Mordukh Primak: The Man Who Really Loved Optimization (and Many Other Things)

By Doron Zeilberger

Department of Mathematics, Temple University, Philadelphia, PA 19122, USA.

[Also Appeared in Temple University Mathematical Monthly, v. 2(1999), Issue 5, 24 Feb., 1999.]

Written: Feb. 20, 1999.

The wonderful medium of E-Mail also has its downside. It delivers bad news so fast, without any preambles. Like all of us, I got the message, on Feb. 17, 1999, that Mordukh Primak just died. This was really such a shock. Mordukh was more alive than any of us. So full of life and love of mathematics. Of course, we all love mathematics, but in most of us it does not show so much. In Mordukh you can sense his genuine enthusiasm, and his brilliant, creative mind. He had such a knack for expressing things in the simplest possible way (but not simpler), and he was such a brilliant lecturer. I know that he was also a great teacher, perhaps better than any of us.

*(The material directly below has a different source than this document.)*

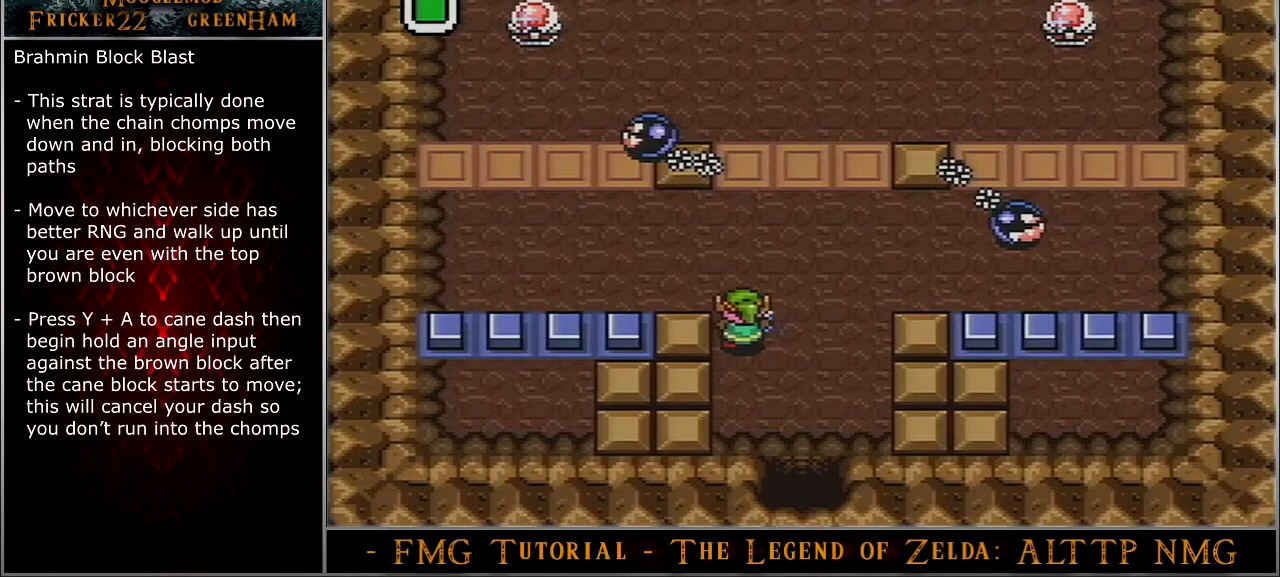
{"buttons": ["DPAD_UP", "DPAD_LEFT"], "events": []}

I will never forget his brilliant, lucid, and very stimulating lectures. Erdos called lecturing `preaching', but most of us, Erdos included, are pretty bad preachers. Now, Mordukh was really a great preacher. In fact he did not lecture, but almost shouted. And the math was so beautiful, and deceptively simple. It was thanks to him that I first learned about the Nash Equilibrium. He had a very elegant approach to it.

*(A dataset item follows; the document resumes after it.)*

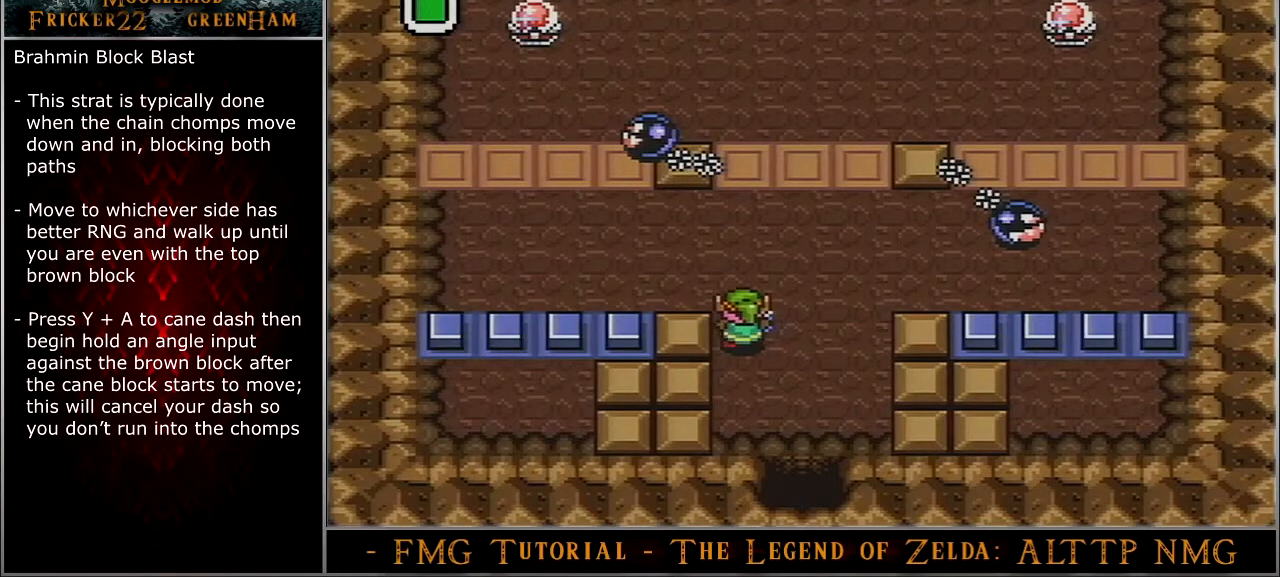
{"buttons": ["DPAD_UP", "DPAD_LEFT"], "events": []}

Another lecture that I remember less vividly, but that nevertheless was very stimulating, was his extension of work of Don Newman, that lead later to their joint article.

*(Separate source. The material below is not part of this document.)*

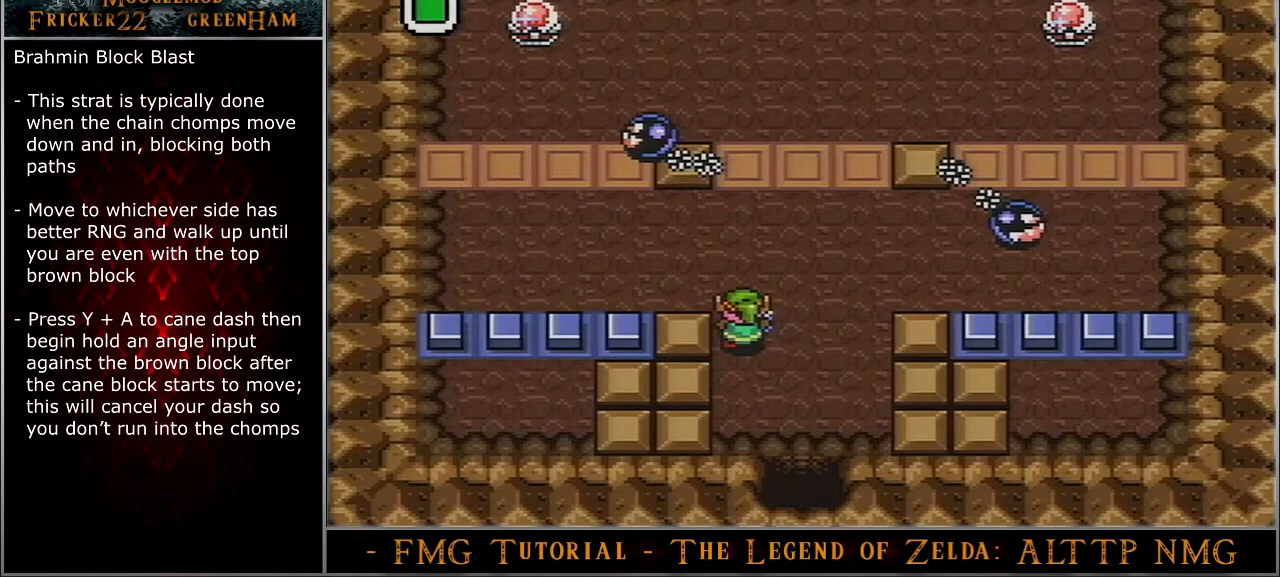
{"buttons": ["DPAD_UP", "DPAD_LEFT"], "events": []}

He was also a very careful reader. He read very carefully my article with Aaron Robertson about Schur triples, and found a gap! And that was after the paper has already appeared. Luckily, Aaron could fix it, but it wasn't easy, and it made the paper much longer. More important, he had a very novel approach to the same problem, that could, and should, lead to far-reaching generalizations. Too bad that we'll never see them.

He also had beautiful stories to tell. He told me about Falikman, the co-prover of the van der Waerden conjecture, and how, mysteriously, his proof was delayed publication by the referee, and when it was finally accepted for publication an independent proof was also published, by Egorichev. This could not have happened nowadays, when priority can be easily established by submitting to the Los Alamos XXX archives.

This is not the time to blame anyone, but I believe that Temple University's Math Dept. should have hired him as a full-time, tenured, professor, and overlook the, usually wise, policy, not to hire anyone who started out as a visiting professor. But, then again, we got a great deal. For the price of a visiting appointment, and later even only of an adjunct position, we got someone who did the work of at least five full professors. He almost single-handedly lead the Operations Research and Optimization program, and, largely thanks to him, kept the applied math program going.

At the same time, his research was flourishing, and he had more than fifty articles mentioned in Math Reviews, and probably many others.

And in addition, he was such a nice person! I am sure that none of us will ever forget him, and all our memories are very fond.